### ACTIVITY
Set each line of the records down again exactly, please.

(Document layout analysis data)
# # #

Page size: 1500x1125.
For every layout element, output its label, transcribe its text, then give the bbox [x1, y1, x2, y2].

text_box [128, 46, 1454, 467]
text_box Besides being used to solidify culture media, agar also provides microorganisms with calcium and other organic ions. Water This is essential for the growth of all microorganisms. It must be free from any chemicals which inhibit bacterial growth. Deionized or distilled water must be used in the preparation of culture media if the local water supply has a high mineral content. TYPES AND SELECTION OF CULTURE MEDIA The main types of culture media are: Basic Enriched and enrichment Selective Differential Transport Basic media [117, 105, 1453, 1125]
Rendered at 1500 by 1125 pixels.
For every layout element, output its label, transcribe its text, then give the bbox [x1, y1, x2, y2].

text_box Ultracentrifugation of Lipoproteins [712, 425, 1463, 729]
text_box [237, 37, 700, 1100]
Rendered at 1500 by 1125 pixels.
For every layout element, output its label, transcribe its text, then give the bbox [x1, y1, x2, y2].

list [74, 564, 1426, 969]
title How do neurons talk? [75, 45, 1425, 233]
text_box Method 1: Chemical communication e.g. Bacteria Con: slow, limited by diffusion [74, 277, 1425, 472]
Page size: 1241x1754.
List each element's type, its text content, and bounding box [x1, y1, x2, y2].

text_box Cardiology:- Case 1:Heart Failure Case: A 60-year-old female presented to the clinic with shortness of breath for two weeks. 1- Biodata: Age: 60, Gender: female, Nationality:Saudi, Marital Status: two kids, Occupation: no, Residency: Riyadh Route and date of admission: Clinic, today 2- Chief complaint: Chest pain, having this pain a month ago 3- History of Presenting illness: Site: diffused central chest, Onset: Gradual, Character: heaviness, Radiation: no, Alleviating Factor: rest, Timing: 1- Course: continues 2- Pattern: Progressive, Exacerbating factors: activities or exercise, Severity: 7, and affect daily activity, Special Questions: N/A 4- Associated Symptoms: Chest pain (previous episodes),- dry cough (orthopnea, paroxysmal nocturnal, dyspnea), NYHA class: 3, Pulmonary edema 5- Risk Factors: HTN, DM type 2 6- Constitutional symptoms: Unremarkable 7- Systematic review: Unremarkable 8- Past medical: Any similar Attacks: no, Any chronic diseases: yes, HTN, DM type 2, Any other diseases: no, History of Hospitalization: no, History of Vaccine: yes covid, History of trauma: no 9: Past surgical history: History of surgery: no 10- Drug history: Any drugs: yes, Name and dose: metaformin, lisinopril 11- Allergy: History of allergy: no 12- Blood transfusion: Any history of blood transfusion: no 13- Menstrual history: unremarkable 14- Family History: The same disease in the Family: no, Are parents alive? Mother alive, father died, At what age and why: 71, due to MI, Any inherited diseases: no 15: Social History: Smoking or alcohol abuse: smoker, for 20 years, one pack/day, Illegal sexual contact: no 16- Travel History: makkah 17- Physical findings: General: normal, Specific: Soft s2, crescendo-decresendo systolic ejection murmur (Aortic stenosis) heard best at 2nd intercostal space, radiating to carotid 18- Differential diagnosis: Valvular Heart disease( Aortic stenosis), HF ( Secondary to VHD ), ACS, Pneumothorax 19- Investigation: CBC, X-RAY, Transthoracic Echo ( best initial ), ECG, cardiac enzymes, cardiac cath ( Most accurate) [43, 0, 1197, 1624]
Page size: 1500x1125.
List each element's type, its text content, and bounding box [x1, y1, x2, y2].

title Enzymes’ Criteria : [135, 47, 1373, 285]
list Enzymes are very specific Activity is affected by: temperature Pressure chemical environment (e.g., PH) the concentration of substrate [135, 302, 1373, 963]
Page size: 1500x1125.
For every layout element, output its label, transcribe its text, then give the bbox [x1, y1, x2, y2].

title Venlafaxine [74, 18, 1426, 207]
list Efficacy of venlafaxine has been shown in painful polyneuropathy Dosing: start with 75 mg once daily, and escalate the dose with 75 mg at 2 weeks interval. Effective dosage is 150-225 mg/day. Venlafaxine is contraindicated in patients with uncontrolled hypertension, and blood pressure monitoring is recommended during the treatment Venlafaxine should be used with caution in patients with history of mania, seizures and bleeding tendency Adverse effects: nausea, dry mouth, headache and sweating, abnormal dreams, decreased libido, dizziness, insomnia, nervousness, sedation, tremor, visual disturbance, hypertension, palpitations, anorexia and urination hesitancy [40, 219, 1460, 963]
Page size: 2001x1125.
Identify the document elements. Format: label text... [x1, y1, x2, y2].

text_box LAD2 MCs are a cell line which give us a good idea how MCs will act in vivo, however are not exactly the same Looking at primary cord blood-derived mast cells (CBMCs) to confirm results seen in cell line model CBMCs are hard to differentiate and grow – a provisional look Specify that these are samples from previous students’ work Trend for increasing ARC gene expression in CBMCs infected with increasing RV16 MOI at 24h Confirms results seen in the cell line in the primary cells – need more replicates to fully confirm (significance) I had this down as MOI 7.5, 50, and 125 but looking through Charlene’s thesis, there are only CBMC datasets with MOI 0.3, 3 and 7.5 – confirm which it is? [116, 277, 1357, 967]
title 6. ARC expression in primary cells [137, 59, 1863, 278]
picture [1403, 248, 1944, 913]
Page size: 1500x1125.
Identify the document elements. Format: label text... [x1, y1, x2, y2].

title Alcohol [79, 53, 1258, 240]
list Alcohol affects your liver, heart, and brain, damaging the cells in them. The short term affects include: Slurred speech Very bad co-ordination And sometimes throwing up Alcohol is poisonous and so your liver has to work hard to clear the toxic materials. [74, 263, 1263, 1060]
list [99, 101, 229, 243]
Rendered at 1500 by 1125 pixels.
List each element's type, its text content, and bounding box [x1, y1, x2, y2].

# # #

### RESPONSE AREA
Page size: 1500x1125.
For every layout element, output its label, transcribe its text, then give the bbox [x1, y1, x2, y2].

text_box [128, 46, 1454, 467]
text_box Besides being used to solidify culture media, agar also provides microorganisms with calcium and other organic ions. Water This is essential for the growth of all microorganisms. It must be free from any chemicals which inhibit bacterial growth. Deionized or distilled water must be used in the preparation of culture media if the local water supply has a high mineral content. TYPES AND SELECTION OF CULTURE MEDIA The main types of culture media are: Basic Enriched and enrichment Selective Differential Transport Basic media [117, 105, 1453, 1125]
Rendered at 1500 by 1125 pixels.
For every layout element, output its label, transcribe its text, then give the bbox [x1, y1, x2, y2].

text_box Ultracentrifugation of Lipoproteins [712, 425, 1463, 729]
text_box [237, 37, 700, 1100]
Rendered at 1500 by 1125 pixels.
For every layout element, output its label, transcribe its text, then give the bbox [x1, y1, x2, y2].

list [74, 564, 1426, 969]
title How do neurons talk? [75, 45, 1425, 233]
text_box Method 1: Chemical communication e.g. Bacteria Con: slow, limited by diffusion [74, 277, 1425, 472]
Page size: 1241x1754.
List each element's type, its text content, and bounding box [x1, y1, x2, y2].

text_box Cardiology:- Case 1:Heart Failure Case: A 60-year-old female presented to the clinic with shortness of breath for two weeks. 1- Biodata: Age: 60, Gender: female, Nationality:Saudi, Marital Status: two kids, Occupation: no, Residency: Riyadh Route and date of admission: Clinic, today 2- Chief complaint: Chest pain, having this pain a month ago 3- History of Presenting illness: Site: diffused central chest, Onset: Gradual, Character: heaviness, Radiation: no, Alleviating Factor: rest, Timing: 1- Course: continues 2- Pattern: Progressive, Exacerbating factors: activities or exercise, Severity: 7, and affect daily activity, Special Questions: N/A 4- Associated Symptoms: Chest pain (previous episodes),- dry cough (orthopnea, paroxysmal nocturnal, dyspnea), NYHA class: 3, Pulmonary edema 5- Risk Factors: HTN, DM type 2 6- Constitutional symptoms: Unremarkable 7- Systematic review: Unremarkable 8- Past medical: Any similar Attacks: no, Any chronic diseases: yes, HTN, DM type 2, Any other diseases: no, History of Hospitalization: no, History of Vaccine: yes covid, History of trauma: no 9: Past surgical history: History of surgery: no 10- Drug history: Any drugs: yes, Name and dose: metaformin, lisinopril 11- Allergy: History of allergy: no 12- Blood transfusion: Any history of blood transfusion: no 13- Menstrual history: unremarkable 14- Family History: The same disease in the Family: no, Are parents alive? Mother alive, father died, At what age and why: 71, due to MI, Any inherited diseases: no 15: Social History: Smoking or alcohol abuse: smoker, for 20 years, one pack/day, Illegal sexual contact: no 16- Travel History: makkah 17- Physical findings: General: normal, Specific: Soft s2, crescendo-decresendo systolic ejection murmur (Aortic stenosis) heard best at 2nd intercostal space, radiating to carotid 18- Differential diagnosis: Valvular Heart disease( Aortic stenosis), HF ( Secondary to VHD ), ACS, Pneumothorax 19- Investigation: CBC, X-RAY, Transthoracic Echo ( best initial ), ECG, cardiac enzymes, cardiac cath ( Most accurate) [43, 0, 1197, 1624]
Page size: 1500x1125.
List each element's type, its text content, and bounding box [x1, y1, x2, y2].

title Enzymes’ Criteria : [135, 47, 1373, 285]
list Enzymes are very specific Activity is affected by: temperature Pressure chemical environment (e.g., PH) the concentration of substrate [135, 302, 1373, 963]
Page size: 1500x1125.
For every layout element, output its label, transcribe its text, then give the bbox [x1, y1, x2, y2].

title Venlafaxine [74, 18, 1426, 207]
list Efficacy of venlafaxine has been shown in painful polyneuropathy Dosing: start with 75 mg once daily, and escalate the dose with 75 mg at 2 weeks interval. Effective dosage is 150-225 mg/day. Venlafaxine is contraindicated in patients with uncontrolled hypertension, and blood pressure monitoring is recommended during the treatment Venlafaxine should be used with caution in patients with history of mania, seizures and bleeding tendency Adverse effects: nausea, dry mouth, headache and sweating, abnormal dreams, decreased libido, dizziness, insomnia, nervousness, sedation, tremor, visual disturbance, hypertension, palpitations, anorexia and urination hesitancy [40, 219, 1460, 963]
Page size: 2001x1125.
Identify the document elements. Format: label text... [x1, y1, x2, y2].

text_box LAD2 MCs are a cell line which give us a good idea how MCs will act in vivo, however are not exactly the same Looking at primary cord blood-derived mast cells (CBMCs) to confirm results seen in cell line model CBMCs are hard to differentiate and grow – a provisional look Specify that these are samples from previous students’ work Trend for increasing ARC gene expression in CBMCs infected with increasing RV16 MOI at 24h Confirms results seen in the cell line in the primary cells – need more replicates to fully confirm (significance) I had this down as MOI 7.5, 50, and 125 but looking through Charlene’s thesis, there are only CBMC datasets with MOI 0.3, 3 and 7.5 – confirm which it is? [116, 277, 1357, 967]
title 6. ARC expression in primary cells [137, 59, 1863, 278]
picture [1403, 248, 1944, 913]
Page size: 1500x1125.
Identify the document elements. Format: label text... [x1, y1, x2, y2].

title Alcohol [79, 53, 1258, 240]
list Alcohol affects your liver, heart, and brain, damaging the cells in them. The short term affects include: Slurred speech Very bad co-ordination And sometimes throwing up Alcohol is poisonous and so your liver has to work hard to clear the toxic materials. [74, 263, 1263, 1060]
list [99, 101, 229, 243]
Rendered at 1500 by 1125 pixels.
List each element's type, its text content, and bounding box [x1, y1, x2, y2].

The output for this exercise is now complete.